▶ [ASSIGNMENT]: Convert every line in the rows below into a JSON list of strings, one string per line, with blank lines left out.

▶ [RECORD SET]:
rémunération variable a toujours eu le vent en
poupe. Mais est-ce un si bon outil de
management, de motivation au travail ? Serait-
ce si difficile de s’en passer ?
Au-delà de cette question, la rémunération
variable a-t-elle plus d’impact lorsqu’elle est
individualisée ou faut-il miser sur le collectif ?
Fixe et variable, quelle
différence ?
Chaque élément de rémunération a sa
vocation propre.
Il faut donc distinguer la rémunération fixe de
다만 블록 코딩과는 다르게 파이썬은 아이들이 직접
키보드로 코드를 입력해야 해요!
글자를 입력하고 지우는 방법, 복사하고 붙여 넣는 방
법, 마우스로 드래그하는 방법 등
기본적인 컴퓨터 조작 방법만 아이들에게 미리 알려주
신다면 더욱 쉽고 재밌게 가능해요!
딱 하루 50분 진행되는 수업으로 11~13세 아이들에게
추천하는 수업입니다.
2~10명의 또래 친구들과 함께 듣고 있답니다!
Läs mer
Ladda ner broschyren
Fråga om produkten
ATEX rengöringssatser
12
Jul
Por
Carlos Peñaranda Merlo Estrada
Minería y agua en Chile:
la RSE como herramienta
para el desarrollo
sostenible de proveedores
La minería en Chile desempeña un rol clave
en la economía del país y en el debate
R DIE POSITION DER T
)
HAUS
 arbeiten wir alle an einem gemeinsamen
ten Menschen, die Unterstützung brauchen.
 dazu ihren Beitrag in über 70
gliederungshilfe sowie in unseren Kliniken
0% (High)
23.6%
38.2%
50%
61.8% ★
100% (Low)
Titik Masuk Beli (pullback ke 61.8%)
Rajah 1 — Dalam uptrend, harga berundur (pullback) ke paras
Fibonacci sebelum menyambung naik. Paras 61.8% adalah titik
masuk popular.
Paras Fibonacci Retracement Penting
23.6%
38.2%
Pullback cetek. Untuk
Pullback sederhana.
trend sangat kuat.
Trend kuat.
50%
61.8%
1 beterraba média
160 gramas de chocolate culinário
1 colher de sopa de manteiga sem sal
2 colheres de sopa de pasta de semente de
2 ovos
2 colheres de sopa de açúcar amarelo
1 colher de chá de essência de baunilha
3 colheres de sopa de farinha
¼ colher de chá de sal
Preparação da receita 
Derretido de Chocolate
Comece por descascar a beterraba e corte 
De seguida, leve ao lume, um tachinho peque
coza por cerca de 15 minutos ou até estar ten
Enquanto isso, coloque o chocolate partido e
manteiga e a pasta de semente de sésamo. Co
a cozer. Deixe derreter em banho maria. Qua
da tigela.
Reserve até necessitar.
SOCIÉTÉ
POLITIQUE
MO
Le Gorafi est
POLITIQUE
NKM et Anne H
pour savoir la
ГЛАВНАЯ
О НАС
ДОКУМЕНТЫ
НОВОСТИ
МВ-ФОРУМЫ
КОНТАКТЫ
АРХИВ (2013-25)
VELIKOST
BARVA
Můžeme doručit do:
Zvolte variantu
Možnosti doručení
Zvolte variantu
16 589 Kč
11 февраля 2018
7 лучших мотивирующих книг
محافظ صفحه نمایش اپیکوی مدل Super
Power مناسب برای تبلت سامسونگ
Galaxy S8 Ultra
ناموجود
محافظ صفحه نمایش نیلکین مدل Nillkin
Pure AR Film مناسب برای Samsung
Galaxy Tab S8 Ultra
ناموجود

▶ [SOLUTION]:
[
  "rémunération variable a toujours eu le vent en",
  "poupe. Mais est-ce un si bon outil de",
  "management, de motivation au travail ? Serait-",
  "ce si difficile de s’en passer ?",
  "Au-delà de cette question, la rémunération",
  "variable a-t-elle plus d’impact lorsqu’elle est",
  "individualisée ou faut-il miser sur le collectif ?",
  "Fixe et variable, quelle",
  "différence ?",
  "Chaque élément de rémunération a sa",
  "vocation propre.",
  "Il faut donc distinguer la rémunération fixe de",
  "다만 블록 코딩과는 다르게 파이썬은 아이들이 직접",
  "키보드로 코드를 입력해야 해요!",
  "글자를 입력하고 지우는 방법, 복사하고 붙여 넣는 방",
  "법, 마우스로 드래그하는 방법 등",
  "기본적인 컴퓨터 조작 방법만 아이들에게 미리 알려주",
  "신다면 더욱 쉽고 재밌게 가능해요!",
  "딱 하루 50분 진행되는 수업으로 11~13세 아이들에게",
  "추천하는 수업입니다.",
  "2~10명의 또래 친구들과 함께 듣고 있답니다!",
  "Läs mer",
  "Ladda ner broschyren",
  "Fråga om produkten",
  "ATEX rengöringssatser",
  "12",
  "Jul",
  "Por",
  "Carlos Peñaranda Merlo Estrada",
  "Minería y agua en Chile:",
  "la RSE como herramienta",
  "para el desarrollo",
  "sostenible de proveedores",
  "La minería en Chile desempeña un rol clave",
  "en la economía del país y en el debate",
  "R DIE POSITION DER T",
  ")",
  "HAUS",
  " arbeiten wir alle an einem gemeinsamen",
  "ten Menschen, die Unterstützung brauchen.",
  " dazu ihren Beitrag in über 70",
  "gliederungshilfe sowie in unseren Kliniken",
  "0% (High)",
  "23.6%",
  "38.2%",
  "50%",
  "61.8% ★",
  "100% (Low)",
  "Titik Masuk Beli (pullback ke 61.8%)",
  "Rajah 1 — Dalam uptrend, harga berundur (pullback) ke paras",
  "Fibonacci sebelum menyambung naik. Paras 61.8% adalah titik",
  "masuk popular.",
  "Paras Fibonacci Retracement Penting",
  "23.6%",
  "38.2%",
  "Pullback cetek. Untuk",
  "Pullback sederhana.",
  "trend sangat kuat.",
  "Trend kuat.",
  "50%",
  "61.8%",
  "1 beterraba média",
  "160 gramas de chocolate culinário",
  "1 colher de sopa de manteiga sem sal",
  "2 colheres de sopa de pasta de semente de",
  "2 ovos",
  "2 colheres de sopa de açúcar amarelo",
  "1 colher de chá de essência de baunilha",
  "3 colheres de sopa de farinha",
  "¼ colher de chá de sal",
  "Preparação da receita ",
  "Derretido de Chocolate",
  "Comece por descascar a beterraba e corte ",
  "De seguida, leve ao lume, um tachinho peque",
  "coza por cerca de 15 minutos ou até estar ten",
  "Enquanto isso, coloque o chocolate partido e",
  "manteiga e a pasta de semente de sésamo. Co",
  "a cozer. Deixe derreter em banho maria. Qua",
  "da tigela.",
  "Reserve até necessitar.",
  "SOCIÉTÉ",
  "POLITIQUE",
  "MO",
  "Le Gorafi est",
  "POLITIQUE",
  "NKM et Anne H",
  "pour savoir la",
  "ГЛАВНАЯ",
  "О НАС",
  "ДОКУМЕНТЫ",
  "НОВОСТИ",
  "МВ-ФОРУМЫ",
  "КОНТАКТЫ",
  "АРХИВ (2013-25)",
  "VELIKOST",
  "BARVA",
  "Můžeme doručit do:",
  "Zvolte variantu",
  "Možnosti doručení",
  "Zvolte variantu",
  "16 589 Kč",
  "11 февраля 2018",
  "7 лучших мотивирующих книг",
  "محافظ صفحه نمایش اپیکوی مدل Super",
  "Power مناسب برای تبلت سامسونگ",
  "Galaxy S8 Ultra",
  "ناموجود",
  "محافظ صفحه نمایش نیلکین مدل Nillkin",
  "Pure AR Film مناسب برای Samsung",
  "Galaxy Tab S8 Ultra",
  "ناموجود"
]